How can I return only the records with the latest upload_date(s) from the data below?
My data is as follows:
upload_date |day_name |rows_added|row_count_delta|days_since_last_update|
----------------------- --------- ---------- --------------- ----------------------
2022-05-01 00:00:00.000|Sunday | 526043| | |
2022-05-02 00:00:00.000|Monday | 467082| -58961| 1|
2022-05-02 15:58:54.094|Monday | 421427| -45655| 0|
2022-05-02 18:19:22.894|Monday | 421427| 0| 0|
2022-05-03 16:54:04.136|Tuesday | 496021| 74594| 1|
2022-05-03 18:17:27.502|Tuesday | 496021| 0| 0|
2022-05-04 18:19:26.392|Wednesday| 487154| -8867| 1|
2022-05-05 18:18:15.277|Thursday | 489713| 2559| 1|
2022-05-06 16:15:39.518|Friday | 489713| 0| 1|
2022-05-07 16:18:00.916|Saturday | 482955| -6758| 1|
My desired results should be:
upload_date |day_name |rows_added|row_count_delta|days_since_last_update|
----------------------- --------- ---------- --------------- ----------------------
2022-05-01 00:00:00.000|Sunday | 526043| | |
2022-05-02 18:19:22.894|Monday | 421427| 0| 0|
2022-05-03 18:17:27.502|Tuesday | 496021| 0| 0|
2022-05-04 18:19:26.392|Wednesday| 487154| -8867| 1|
2022-05-05 18:18:15.277|Thursday | 489713| 2559| 1|
2022-05-06 16:15:39.518|Friday | 489713| 0| 1|
2022-05-07 16:18:00.916|Saturday | 482955| -6758| 1|
NOTE only the latest upload_date for 2022-05-02 and 2022-05-03 should be in the result set.
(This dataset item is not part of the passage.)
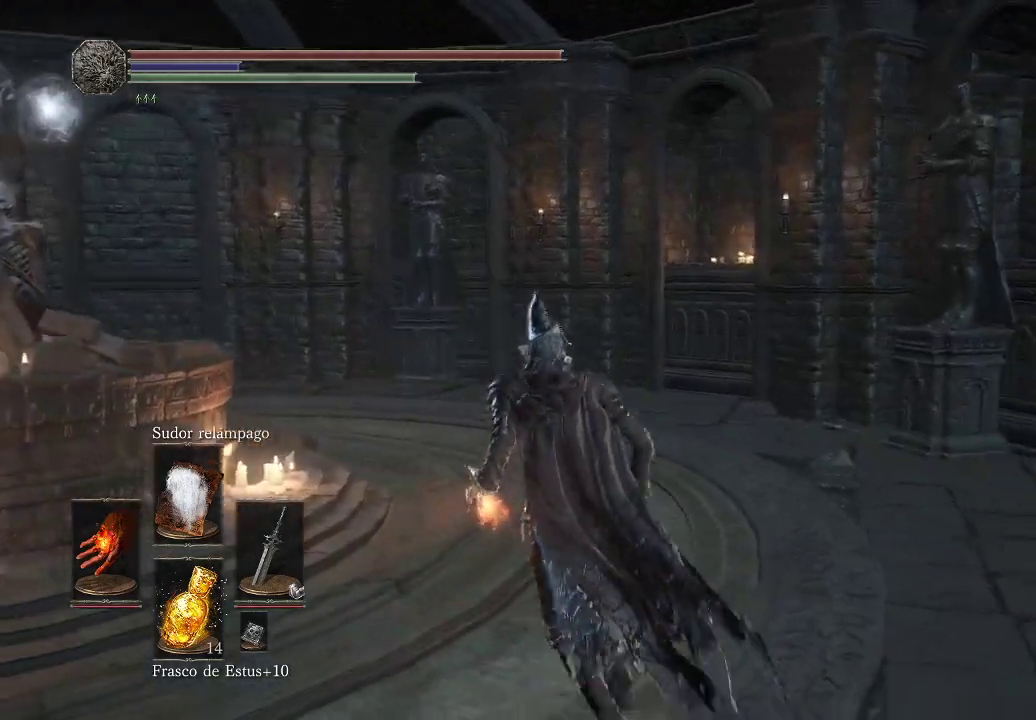
{"buttons": [], "left_stick": "up-left", "right_stick": "right", "events": []}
CodePudding user response:
You can use a window function to PARTITION
by day (casting the timestamp to a date) and sort the results by most recent first by ordering by upload_date descending. Using ROW_NUMBER()
it will assign a 1
to the most recent record per date. Then just filter on that row number. Note that I am assuming the datatype for upload_date is TIMESTAMP
in this case.
SELECT
*
FROM (
SELECT
your_table.*,
ROW_NUMBER() OVER (PARTITION BY CAST(upload_date AS DATE)
ORDER BY upload_date DESC) rownum
FROM your_table
)
WHERE rownum = 1
CodePudding user response:
WITH cte AS (
SELECT
max(upload_date) OVER (PARTITION BY upload_date::date),
upload_date,
day_name,
rows_added,
row_count_delta,
days_since_last_update
FROM test101 ORDER BY 1
)
SELECT
upload_date,
day_name,
rows_added,
row_count_delta,
days_since_last_update
FROM
cte
WHERE
max = upload_date;
CodePudding user response:
This is more verbose but I find it easier to read and build:
SELECT *
FROM mytable t1
JOIN (
SELECT CAST(upload_date AS DATE) day_date, MAX(upload_date) max_date
FROM mytable
GROUP BY day_date) t2
ON t1.upload_date = t2.max_date AND
CAST(upload_date AS DATE) = t2.day_date;
I don't know about perfomance right away, but I suspect the window function is worse because you will need to order by
, which is usually a slow operation unless your table already have an index for doing so.